The issue of potentially moving staff who have traditionally worked on water services in local authorities to Irish Water has been hugely contentious.

Siptu in May warned that local authority workers, which it represented, were “fully prepared to take swift and immediate strike action” if they were forcibly transferred to the utility company. Talks on this issue have been under way at the Workplace Relations Commission (WRC) for some time.

Fórsa trade union, which also represents workers in the sector, said in June there had been a breakthrough in the process and that employers had accepted a WRC proposal recognising that unions would not recommend or support any outcome that would involve the coerced transfer of local authority staff to the water services utility.
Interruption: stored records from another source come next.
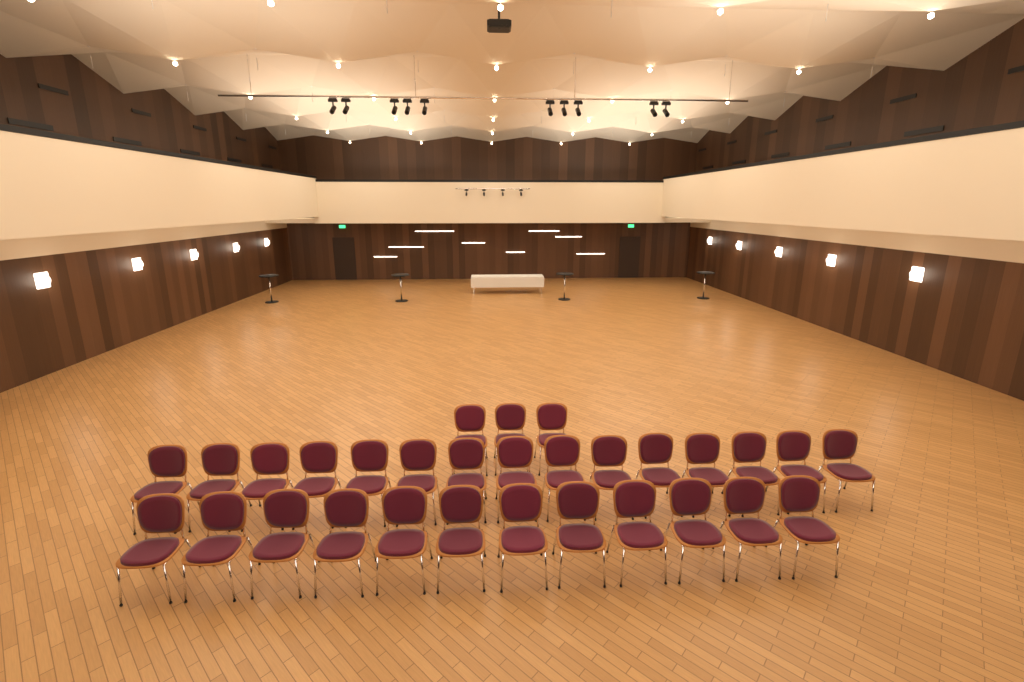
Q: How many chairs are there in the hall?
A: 30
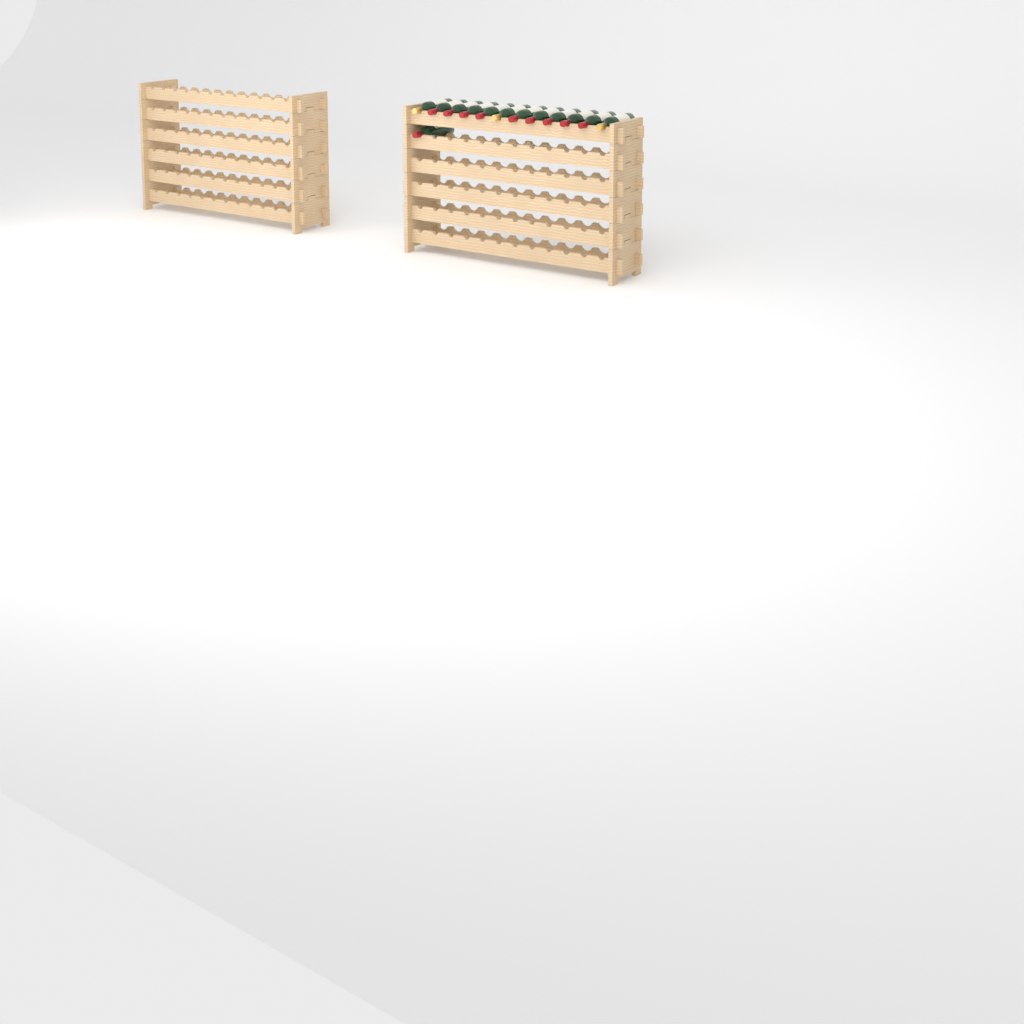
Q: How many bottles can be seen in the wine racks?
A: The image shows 13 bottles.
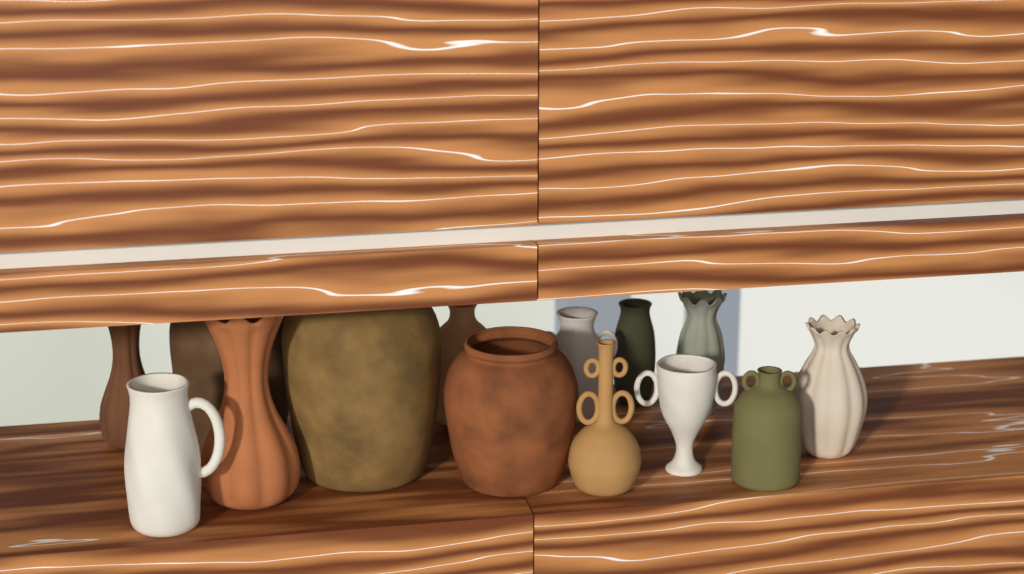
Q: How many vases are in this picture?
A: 14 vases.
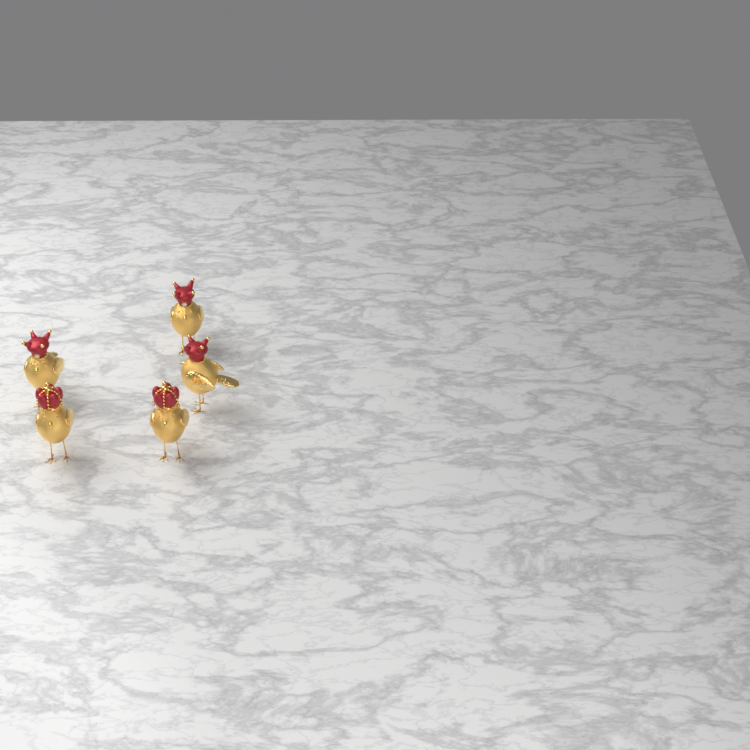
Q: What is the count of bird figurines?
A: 5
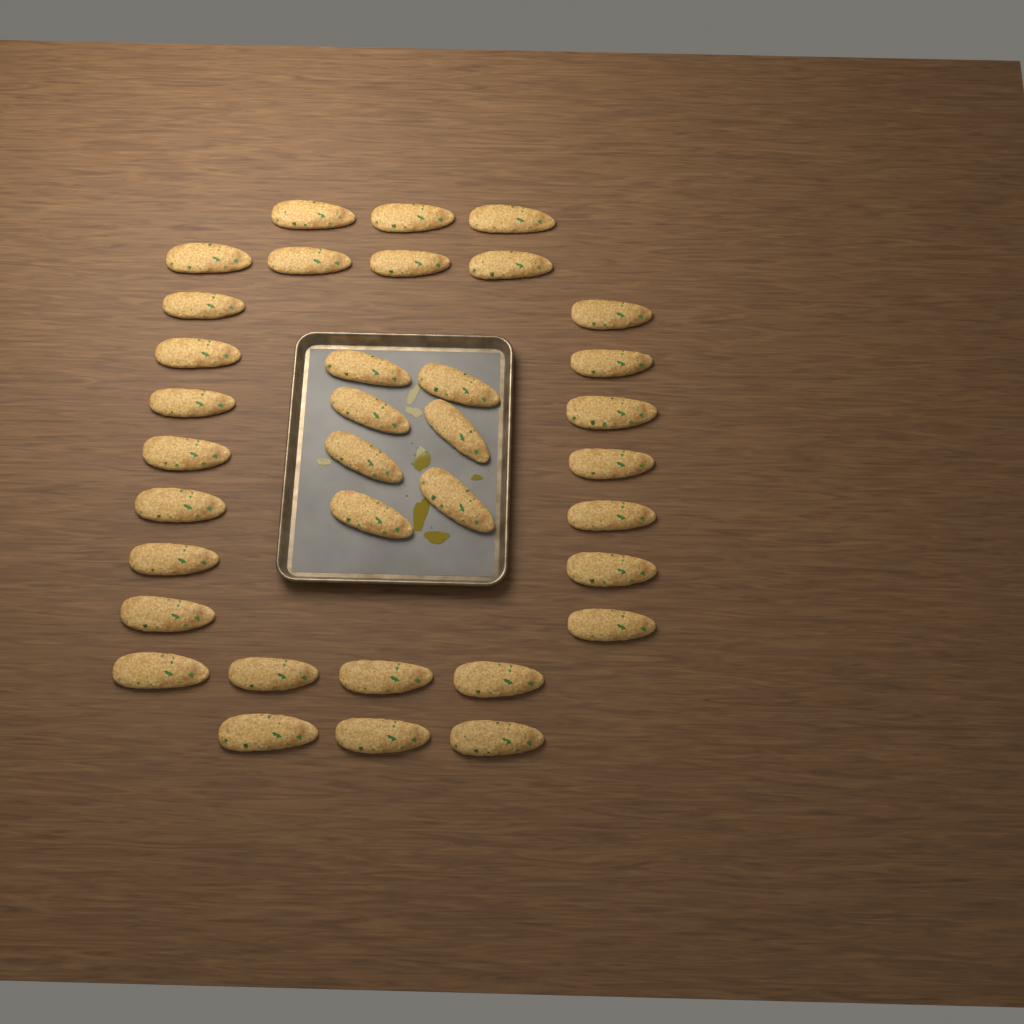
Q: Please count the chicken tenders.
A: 35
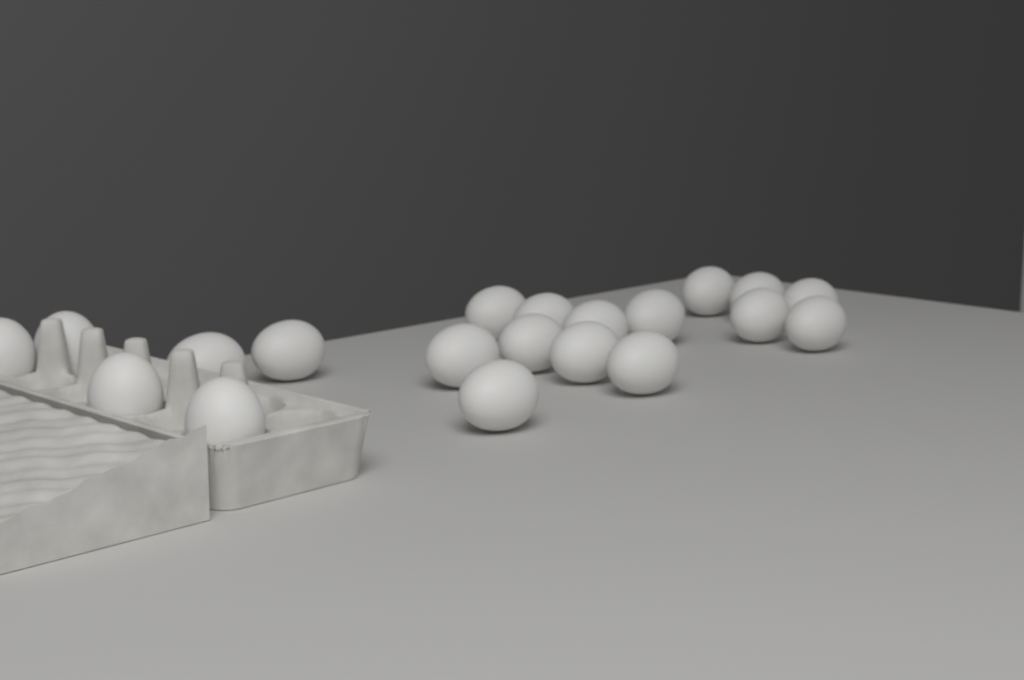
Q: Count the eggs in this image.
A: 20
Unions are concerned that leaving the employment of local authorities could lead to a diminution of workers’ terms, conditions and public service status.

Policy paper

Mr O’Brien said at the weekend that, shortly after taking up office, he had developed a Government policy paper on the steps required to transform Irish Water into a proper unified national water utility.

He said he would “be asking Irish Water and local authorities to take further steps to improve Irish Water control of all water service plants in the immediate term, pending the implementation of the agreed longer-term operational and staffing arrangements”.

The Minister at the weekend met senior figures from Irish Water, Dublin City Council and Wexford County Council to discuss the incidents at the two plants.

Speaking afterwards, he said: “In the immediate term, Irish Water will now undertake an audit of the water treatment plants across the country.”

The Minister said the failures identified were “concerning and unacceptable”. He said Irish Water would be prioritising audits of the largest 20 treatment plants. This would include visiting the sites and meetings with staff, to ensure “proper processes are in place in terms of dealing with and escalating any incidents which may arise”.